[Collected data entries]
Start of Block
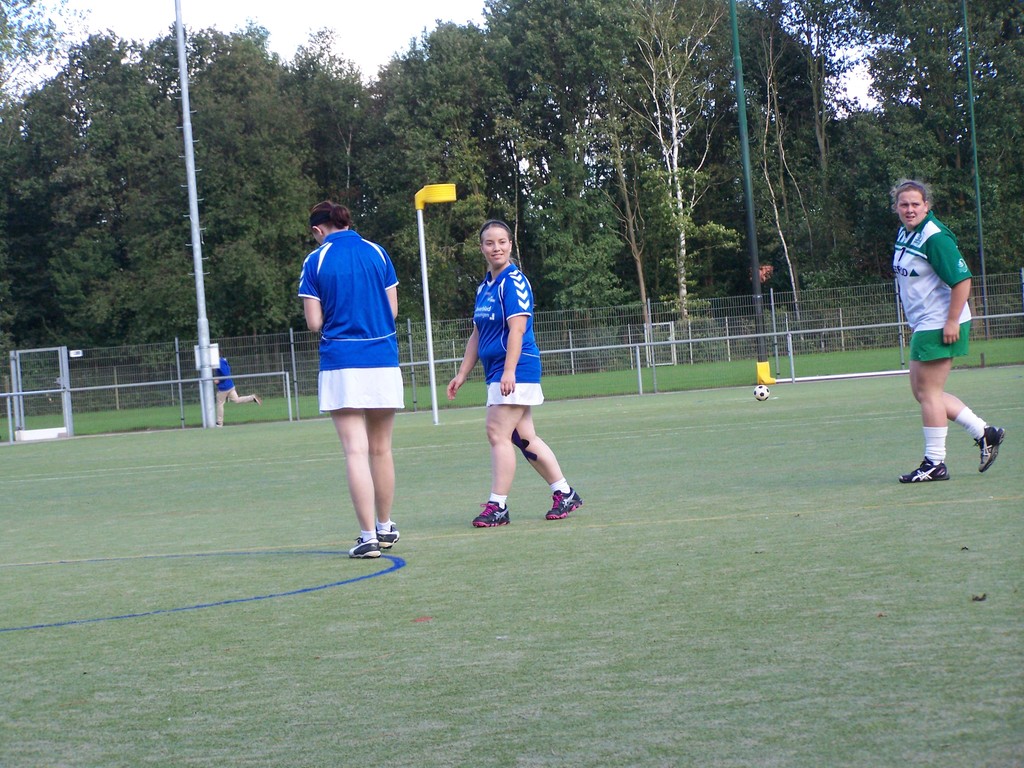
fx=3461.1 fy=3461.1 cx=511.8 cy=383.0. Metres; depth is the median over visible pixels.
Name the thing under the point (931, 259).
woman
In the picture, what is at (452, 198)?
korfball basket
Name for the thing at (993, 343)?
lawn
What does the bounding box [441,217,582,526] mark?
woman
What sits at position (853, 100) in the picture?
sky
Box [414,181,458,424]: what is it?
goal post
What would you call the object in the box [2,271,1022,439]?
wire fence
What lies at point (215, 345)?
white box
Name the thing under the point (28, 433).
concrete block
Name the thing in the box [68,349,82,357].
sign
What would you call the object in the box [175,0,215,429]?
light pole
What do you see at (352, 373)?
woman
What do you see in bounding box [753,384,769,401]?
soccer ball
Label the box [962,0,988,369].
green pole
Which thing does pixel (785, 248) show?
birch tree
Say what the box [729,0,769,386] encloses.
green pole
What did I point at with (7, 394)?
metal railing
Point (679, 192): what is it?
birch tree
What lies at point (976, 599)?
leaf
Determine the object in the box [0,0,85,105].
tree
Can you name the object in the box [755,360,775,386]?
korfball basket
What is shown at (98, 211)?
tree
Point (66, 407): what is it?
gate
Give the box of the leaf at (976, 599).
[970,593,986,601]
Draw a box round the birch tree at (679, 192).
[628,0,725,329]
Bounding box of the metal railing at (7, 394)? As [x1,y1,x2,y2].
[0,368,298,438]
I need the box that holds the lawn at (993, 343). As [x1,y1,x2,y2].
[3,331,1023,438]
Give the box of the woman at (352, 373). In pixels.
[298,198,404,556]
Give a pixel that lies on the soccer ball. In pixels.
(762, 392)
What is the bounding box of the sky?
[3,0,886,111]
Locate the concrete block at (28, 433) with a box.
[12,426,67,441]
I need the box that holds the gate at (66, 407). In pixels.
[8,346,73,441]
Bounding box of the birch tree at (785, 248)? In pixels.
[752,19,802,311]
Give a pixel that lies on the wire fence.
(291, 340)
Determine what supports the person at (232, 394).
on the lawn at (993, 343)
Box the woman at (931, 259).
[889,178,1005,481]
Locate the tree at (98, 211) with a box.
[4,27,184,353]
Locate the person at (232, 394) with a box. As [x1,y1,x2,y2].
[213,356,264,426]
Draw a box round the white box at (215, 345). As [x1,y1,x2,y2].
[194,343,219,369]
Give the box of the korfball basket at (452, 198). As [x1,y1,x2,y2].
[414,183,457,208]

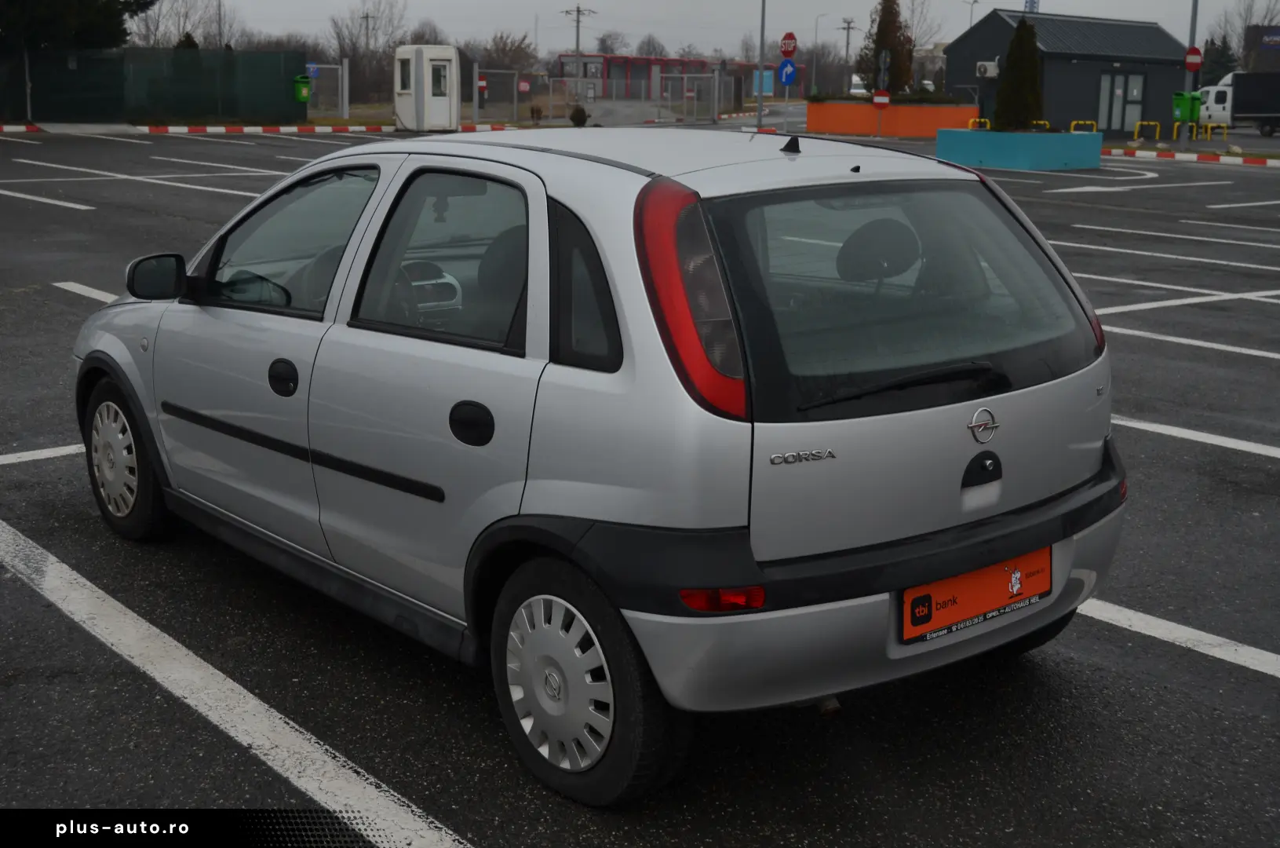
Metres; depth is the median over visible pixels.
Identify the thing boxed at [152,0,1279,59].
End of Block
Look through the records and gather each line with the word "visible".

REPLY TO THE TASK:
fx=3461.1 fy=3461.1 cx=511.8 cy=383.0. Metres; depth is the median over visible pixels.
Metres; depth is the median over visible pixels.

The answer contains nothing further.